BrowserFame reports the latest “nightly channel” of the Firefox browser, version 19, is warning browser users when it appears someone is hijacking the search engine results.
This is to warn users when they may be “falling victim” to “search hijacking” according to the feature page. The page goes on to explain how the feature works in more detail:
Some of these cases are triggered by aggressive malware that wants to steal search referrals, but other cases can be resolved by us simply resetting the pref to its default value once:
- poorly written add-ons that legitimately change the pref, but programmatically such that removing the add-on doesn’t revert the change
- sketchy software installations might do a one-time change of the pref value in the user’s profile
- users may have unintentionally change the pref value, or may have been encouraged to modify it by a “tweaks” site, without realizing that this leaves them susceptible to brokenness in the future (google.com/firefox is no longer being maintained, and might go away at some point)

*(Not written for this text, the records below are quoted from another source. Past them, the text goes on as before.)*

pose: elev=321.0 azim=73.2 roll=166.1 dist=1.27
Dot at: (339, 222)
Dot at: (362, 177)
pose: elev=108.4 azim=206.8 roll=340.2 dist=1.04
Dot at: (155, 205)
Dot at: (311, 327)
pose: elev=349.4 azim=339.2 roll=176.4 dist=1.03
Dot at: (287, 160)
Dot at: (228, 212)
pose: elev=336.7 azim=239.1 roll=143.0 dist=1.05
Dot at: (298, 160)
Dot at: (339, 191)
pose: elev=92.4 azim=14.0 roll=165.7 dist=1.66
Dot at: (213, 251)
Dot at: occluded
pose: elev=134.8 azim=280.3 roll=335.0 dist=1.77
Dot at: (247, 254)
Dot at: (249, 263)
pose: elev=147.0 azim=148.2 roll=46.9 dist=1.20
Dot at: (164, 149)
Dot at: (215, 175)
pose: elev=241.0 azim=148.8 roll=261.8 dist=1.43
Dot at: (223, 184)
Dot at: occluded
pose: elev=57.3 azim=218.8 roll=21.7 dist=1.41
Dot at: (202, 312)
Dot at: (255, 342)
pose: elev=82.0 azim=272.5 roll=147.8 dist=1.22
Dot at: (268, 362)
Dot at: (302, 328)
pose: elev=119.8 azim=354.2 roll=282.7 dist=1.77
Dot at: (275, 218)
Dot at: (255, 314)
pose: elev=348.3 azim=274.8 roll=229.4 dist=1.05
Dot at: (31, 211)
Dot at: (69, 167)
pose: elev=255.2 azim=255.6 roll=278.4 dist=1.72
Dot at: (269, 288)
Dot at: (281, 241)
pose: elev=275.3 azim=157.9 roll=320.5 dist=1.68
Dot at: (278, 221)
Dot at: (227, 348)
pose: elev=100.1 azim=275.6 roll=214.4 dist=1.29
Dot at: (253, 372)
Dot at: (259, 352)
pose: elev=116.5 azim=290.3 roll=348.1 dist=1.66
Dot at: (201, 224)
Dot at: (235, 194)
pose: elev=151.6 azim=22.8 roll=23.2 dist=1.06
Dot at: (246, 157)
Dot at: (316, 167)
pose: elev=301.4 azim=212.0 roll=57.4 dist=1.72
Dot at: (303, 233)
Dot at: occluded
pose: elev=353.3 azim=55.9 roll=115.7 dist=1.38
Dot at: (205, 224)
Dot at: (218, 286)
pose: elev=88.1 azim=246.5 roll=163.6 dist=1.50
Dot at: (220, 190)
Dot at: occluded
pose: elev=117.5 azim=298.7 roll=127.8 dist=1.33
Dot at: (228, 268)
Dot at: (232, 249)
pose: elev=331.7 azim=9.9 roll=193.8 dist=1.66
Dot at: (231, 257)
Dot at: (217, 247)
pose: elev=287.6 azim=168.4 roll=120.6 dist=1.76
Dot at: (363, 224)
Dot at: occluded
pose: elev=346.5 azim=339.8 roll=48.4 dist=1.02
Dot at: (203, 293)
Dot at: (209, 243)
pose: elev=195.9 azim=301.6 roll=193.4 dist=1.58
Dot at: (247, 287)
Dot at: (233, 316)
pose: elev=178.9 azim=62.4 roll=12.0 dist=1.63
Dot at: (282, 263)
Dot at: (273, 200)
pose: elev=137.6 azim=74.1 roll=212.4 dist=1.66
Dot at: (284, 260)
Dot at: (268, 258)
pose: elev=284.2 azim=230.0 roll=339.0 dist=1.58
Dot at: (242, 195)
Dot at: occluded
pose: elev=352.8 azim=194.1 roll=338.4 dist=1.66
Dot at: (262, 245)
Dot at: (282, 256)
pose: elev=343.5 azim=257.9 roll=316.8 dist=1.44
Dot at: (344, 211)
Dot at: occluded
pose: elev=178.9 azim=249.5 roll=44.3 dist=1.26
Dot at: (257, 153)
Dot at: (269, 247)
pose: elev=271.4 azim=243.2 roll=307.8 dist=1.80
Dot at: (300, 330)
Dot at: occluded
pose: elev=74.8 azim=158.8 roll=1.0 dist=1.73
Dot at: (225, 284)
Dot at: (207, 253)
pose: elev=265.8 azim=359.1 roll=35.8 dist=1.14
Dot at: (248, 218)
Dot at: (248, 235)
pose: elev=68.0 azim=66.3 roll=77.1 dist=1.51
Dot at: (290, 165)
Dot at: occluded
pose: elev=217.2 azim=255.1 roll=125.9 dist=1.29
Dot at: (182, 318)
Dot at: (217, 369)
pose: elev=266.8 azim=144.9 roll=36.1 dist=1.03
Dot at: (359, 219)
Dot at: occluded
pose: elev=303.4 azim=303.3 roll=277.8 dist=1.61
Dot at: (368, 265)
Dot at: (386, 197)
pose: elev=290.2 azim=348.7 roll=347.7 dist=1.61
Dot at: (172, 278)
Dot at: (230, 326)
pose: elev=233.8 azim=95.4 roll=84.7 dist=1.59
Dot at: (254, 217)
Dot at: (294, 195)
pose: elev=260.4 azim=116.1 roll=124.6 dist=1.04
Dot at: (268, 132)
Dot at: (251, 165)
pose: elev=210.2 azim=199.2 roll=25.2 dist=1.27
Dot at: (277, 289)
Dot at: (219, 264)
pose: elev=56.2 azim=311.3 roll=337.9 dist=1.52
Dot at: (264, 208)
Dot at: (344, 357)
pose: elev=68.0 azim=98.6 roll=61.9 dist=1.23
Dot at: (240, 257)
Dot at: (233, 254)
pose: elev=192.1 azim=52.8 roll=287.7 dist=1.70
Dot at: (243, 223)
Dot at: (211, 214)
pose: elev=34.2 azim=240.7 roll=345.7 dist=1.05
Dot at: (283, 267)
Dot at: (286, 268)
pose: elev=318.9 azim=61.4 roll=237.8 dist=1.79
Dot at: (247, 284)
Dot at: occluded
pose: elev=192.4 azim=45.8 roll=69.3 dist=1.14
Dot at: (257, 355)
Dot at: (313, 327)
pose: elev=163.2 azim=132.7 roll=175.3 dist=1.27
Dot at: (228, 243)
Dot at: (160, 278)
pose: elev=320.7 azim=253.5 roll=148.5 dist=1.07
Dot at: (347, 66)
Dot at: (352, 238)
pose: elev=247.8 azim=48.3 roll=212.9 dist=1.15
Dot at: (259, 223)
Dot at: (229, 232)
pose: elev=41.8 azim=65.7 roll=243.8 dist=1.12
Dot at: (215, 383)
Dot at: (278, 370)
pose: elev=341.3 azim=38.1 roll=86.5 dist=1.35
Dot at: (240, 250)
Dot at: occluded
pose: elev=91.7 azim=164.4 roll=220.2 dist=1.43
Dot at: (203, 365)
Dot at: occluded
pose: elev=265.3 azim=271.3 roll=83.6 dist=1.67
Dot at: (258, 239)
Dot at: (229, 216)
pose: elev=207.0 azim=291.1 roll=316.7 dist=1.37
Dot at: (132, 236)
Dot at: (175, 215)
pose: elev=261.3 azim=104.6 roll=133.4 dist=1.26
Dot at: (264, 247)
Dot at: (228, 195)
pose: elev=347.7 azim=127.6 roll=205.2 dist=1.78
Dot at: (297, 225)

There are two cases we can detect:
- pref is changed, and the hostname is different (e.g. switched from the default of Google to SuperAwesomeWebDealsSearch.com)
- pref is changed, and only parameters are different (e.g. user customized to a specific type of Google search, or referral codes where added)
In either case, we could prompt the user and offer to reset the keyword.URL value to the default after they trigger a search from the location bar (with perhaps a slightly different string for each).